PET/CT > Physics > PET Detector


PET Detector

PET imaging utilizes a dedicated PET camera system which includes multiple rings of detectors. Similar to gamma cameras, the PET detectors consist of scintillation crystals coupled with photomultiplier tubes. The scintillation crystals used in clinical PET imaging are either bismuth germanium oxide (BGO), gadolinium oxyorthosilicate\ (GSO), or lutetium oxyorthosilicate (LSO).

The ring design utilizes the concept that two photons detected in close temporal proximity (on the order of 6 to 12 nanoseconds) by two opposed detectors in the ring are likely to have originated from a single annihilation event in the body, somewhere along a line between the two detectors. Such a simultaneous detection is termed a “coincidence”. All of the coincidence events detected during an imaging period are recorded by the PET computer system as a raw data set. As in single photon emission computed tomography (SPECT) examinations in nuclear medicine, the coincidence data in PET is reconstructed by a computer to produce cross-sectional images in the axial, sagittal, and coronal planes.

 

 

 

 

 

 


Diagram of a PET detector ring showing two photons from a single annihilation event in the body striking opposite crystals.

 

Because of photon attenuation and absorption in tissue, many annihilation events result in only one of the two photons reaching the detector, a so called “single event”. These single events are discarded by the PET processing computer. Even though a very large number of the overall photons incident upon the detectors (single events) must be discarded, the principle of coincidence detection provides a so-called “electronic collimation”. Because of this electronic collimation PET scanners are inherently much more efficient than gamma cameras with markedly improved count statistics (better signal to noise ratios) and thus have much better spatial resolution compared to gamma cameras.

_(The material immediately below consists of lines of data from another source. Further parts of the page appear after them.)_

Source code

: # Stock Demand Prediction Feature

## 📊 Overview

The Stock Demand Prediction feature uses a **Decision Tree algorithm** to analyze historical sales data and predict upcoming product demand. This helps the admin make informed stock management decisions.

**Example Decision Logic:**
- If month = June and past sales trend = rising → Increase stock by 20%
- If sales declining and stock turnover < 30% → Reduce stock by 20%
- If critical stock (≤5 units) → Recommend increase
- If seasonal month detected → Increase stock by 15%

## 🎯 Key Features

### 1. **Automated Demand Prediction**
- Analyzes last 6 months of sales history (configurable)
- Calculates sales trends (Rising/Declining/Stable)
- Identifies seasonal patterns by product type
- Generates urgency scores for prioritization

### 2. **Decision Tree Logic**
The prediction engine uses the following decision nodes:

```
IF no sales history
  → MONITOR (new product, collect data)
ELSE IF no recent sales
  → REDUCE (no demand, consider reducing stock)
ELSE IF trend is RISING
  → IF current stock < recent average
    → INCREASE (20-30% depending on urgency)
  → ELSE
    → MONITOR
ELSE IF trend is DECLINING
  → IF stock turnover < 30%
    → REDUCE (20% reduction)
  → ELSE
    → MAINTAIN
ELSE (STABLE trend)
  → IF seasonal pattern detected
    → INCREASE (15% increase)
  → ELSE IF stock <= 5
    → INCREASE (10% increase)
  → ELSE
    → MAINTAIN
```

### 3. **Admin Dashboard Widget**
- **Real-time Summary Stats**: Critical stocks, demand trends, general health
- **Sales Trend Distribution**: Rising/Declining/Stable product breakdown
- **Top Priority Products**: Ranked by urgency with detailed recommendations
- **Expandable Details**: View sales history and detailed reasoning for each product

State of the art PET scanners are full-ring systems that completely surround the patient. The cameras have multiple adjacent detector rings that allow for a relatively large field of view at each table position. For a fixed total scan time and standardized radiopharmaceutical dose, the large filed of view provided by multiple detector rings allows more time at each table position compared to smaller field of view systems and thus allows more total counts to be detected during an examination with resultant improved sensitivity and resolution.